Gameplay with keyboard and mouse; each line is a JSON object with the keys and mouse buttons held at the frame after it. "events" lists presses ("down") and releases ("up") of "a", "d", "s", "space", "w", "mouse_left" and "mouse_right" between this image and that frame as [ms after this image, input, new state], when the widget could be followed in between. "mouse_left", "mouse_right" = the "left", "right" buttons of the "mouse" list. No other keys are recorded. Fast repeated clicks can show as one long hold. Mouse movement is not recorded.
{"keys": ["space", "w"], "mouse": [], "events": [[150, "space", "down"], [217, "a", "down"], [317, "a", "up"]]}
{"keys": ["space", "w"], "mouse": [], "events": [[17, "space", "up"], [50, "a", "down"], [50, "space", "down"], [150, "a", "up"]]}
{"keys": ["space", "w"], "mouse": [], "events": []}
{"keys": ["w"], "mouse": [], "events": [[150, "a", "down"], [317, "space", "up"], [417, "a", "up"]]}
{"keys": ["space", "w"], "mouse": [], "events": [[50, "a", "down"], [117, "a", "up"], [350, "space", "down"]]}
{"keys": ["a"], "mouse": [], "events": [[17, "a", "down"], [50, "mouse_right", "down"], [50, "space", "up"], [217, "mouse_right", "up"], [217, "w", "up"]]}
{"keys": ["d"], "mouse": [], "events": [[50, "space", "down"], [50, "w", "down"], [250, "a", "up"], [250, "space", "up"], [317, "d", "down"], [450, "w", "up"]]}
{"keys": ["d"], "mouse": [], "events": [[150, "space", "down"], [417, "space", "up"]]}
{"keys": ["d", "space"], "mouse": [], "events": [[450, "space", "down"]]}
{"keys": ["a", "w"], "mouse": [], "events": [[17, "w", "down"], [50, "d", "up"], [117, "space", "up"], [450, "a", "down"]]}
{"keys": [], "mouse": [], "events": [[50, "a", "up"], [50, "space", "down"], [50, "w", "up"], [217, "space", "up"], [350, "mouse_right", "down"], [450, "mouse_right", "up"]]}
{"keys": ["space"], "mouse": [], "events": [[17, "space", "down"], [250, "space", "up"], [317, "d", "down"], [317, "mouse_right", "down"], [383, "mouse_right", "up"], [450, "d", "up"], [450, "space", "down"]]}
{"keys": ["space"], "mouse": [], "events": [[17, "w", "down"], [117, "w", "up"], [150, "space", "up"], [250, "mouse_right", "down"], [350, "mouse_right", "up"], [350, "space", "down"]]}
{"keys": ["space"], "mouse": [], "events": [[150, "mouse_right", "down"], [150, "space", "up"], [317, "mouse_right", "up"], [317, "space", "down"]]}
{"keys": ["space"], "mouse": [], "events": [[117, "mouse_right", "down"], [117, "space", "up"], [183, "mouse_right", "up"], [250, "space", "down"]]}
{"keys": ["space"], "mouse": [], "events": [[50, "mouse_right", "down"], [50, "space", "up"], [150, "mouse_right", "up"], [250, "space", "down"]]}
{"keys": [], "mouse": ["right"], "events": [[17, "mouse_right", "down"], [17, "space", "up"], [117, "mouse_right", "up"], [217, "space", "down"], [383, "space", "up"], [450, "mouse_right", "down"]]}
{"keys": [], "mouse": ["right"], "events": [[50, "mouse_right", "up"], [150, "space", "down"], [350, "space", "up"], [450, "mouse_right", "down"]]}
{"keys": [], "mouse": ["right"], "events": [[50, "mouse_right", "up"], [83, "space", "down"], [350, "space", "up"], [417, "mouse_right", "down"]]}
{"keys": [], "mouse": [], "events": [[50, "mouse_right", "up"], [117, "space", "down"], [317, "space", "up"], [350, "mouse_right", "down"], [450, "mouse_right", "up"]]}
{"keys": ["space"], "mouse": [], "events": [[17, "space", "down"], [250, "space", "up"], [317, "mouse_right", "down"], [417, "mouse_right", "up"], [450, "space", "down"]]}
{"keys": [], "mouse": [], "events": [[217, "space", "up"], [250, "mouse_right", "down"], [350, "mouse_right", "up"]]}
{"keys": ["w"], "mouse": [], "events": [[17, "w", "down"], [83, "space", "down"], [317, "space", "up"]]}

# # #

**What to work on:**
Output the full listing again with nothing altered.

**Result of this task:**
Gameplay with keyboard and mouse; each line is a JSON object with the keys and mouse buttons held at the frame after it. "events" lists presses ("down") and releases ("up") of "a", "d", "s", "space", "w", "mouse_left" and "mouse_right" between this image and that frame as [ms after this image, input, new state], when the widget could be followed in between. "mouse_left", "mouse_right" = the "left", "right" buttons of the "mouse" list. No other keys are recorded. Fast repeated clicks can show as one long hold. Mouse movement is not recorded.
{"keys": ["space", "w"], "mouse": [], "events": [[150, "space", "down"], [217, "a", "down"], [317, "a", "up"]]}
{"keys": ["space", "w"], "mouse": [], "events": [[17, "space", "up"], [50, "a", "down"], [50, "space", "down"], [150, "a", "up"]]}
{"keys": ["space", "w"], "mouse": [], "events": []}
{"keys": ["w"], "mouse": [], "events": [[150, "a", "down"], [317, "space", "up"], [417, "a", "up"]]}
{"keys": ["space", "w"], "mouse": [], "events": [[50, "a", "down"], [117, "a", "up"], [350, "space", "down"]]}
{"keys": ["a"], "mouse": [], "events": [[17, "a", "down"], [50, "mouse_right", "down"], [50, "space", "up"], [217, "mouse_right", "up"], [217, "w", "up"]]}
{"keys": ["d"], "mouse": [], "events": [[50, "space", "down"], [50, "w", "down"], [250, "a", "up"], [250, "space", "up"], [317, "d", "down"], [450, "w", "up"]]}
{"keys": ["d"], "mouse": [], "events": [[150, "space", "down"], [417, "space", "up"]]}
{"keys": ["d", "space"], "mouse": [], "events": [[450, "space", "down"]]}
{"keys": ["a", "w"], "mouse": [], "events": [[17, "w", "down"], [50, "d", "up"], [117, "space", "up"], [450, "a", "down"]]}
{"keys": [], "mouse": [], "events": [[50, "a", "up"], [50, "space", "down"], [50, "w", "up"], [217, "space", "up"], [350, "mouse_right", "down"], [450, "mouse_right", "up"]]}
{"keys": ["space"], "mouse": [], "events": [[17, "space", "down"], [250, "space", "up"], [317, "d", "down"], [317, "mouse_right", "down"], [383, "mouse_right", "up"], [450, "d", "up"], [450, "space", "down"]]}
{"keys": ["space"], "mouse": [], "events": [[17, "w", "down"], [117, "w", "up"], [150, "space", "up"], [250, "mouse_right", "down"], [350, "mouse_right", "up"], [350, "space", "down"]]}
{"keys": ["space"], "mouse": [], "events": [[150, "mouse_right", "down"], [150, "space", "up"], [317, "mouse_right", "up"], [317, "space", "down"]]}
{"keys": ["space"], "mouse": [], "events": [[117, "mouse_right", "down"], [117, "space", "up"], [183, "mouse_right", "up"], [250, "space", "down"]]}
{"keys": ["space"], "mouse": [], "events": [[50, "mouse_right", "down"], [50, "space", "up"], [150, "mouse_right", "up"], [250, "space", "down"]]}
{"keys": [], "mouse": ["right"], "events": [[17, "mouse_right", "down"], [17, "space", "up"], [117, "mouse_right", "up"], [217, "space", "down"], [383, "space", "up"], [450, "mouse_right", "down"]]}
{"keys": [], "mouse": ["right"], "events": [[50, "mouse_right", "up"], [150, "space", "down"], [350, "space", "up"], [450, "mouse_right", "down"]]}
{"keys": [], "mouse": ["right"], "events": [[50, "mouse_right", "up"], [83, "space", "down"], [350, "space", "up"], [417, "mouse_right", "down"]]}
{"keys": [], "mouse": [], "events": [[50, "mouse_right", "up"], [117, "space", "down"], [317, "space", "up"], [350, "mouse_right", "down"], [450, "mouse_right", "up"]]}
{"keys": ["space"], "mouse": [], "events": [[17, "space", "down"], [250, "space", "up"], [317, "mouse_right", "down"], [417, "mouse_right", "up"], [450, "space", "down"]]}
{"keys": [], "mouse": [], "events": [[217, "space", "up"], [250, "mouse_right", "down"], [350, "mouse_right", "up"]]}
{"keys": ["w"], "mouse": [], "events": [[17, "w", "down"], [83, "space", "down"], [317, "space", "up"]]}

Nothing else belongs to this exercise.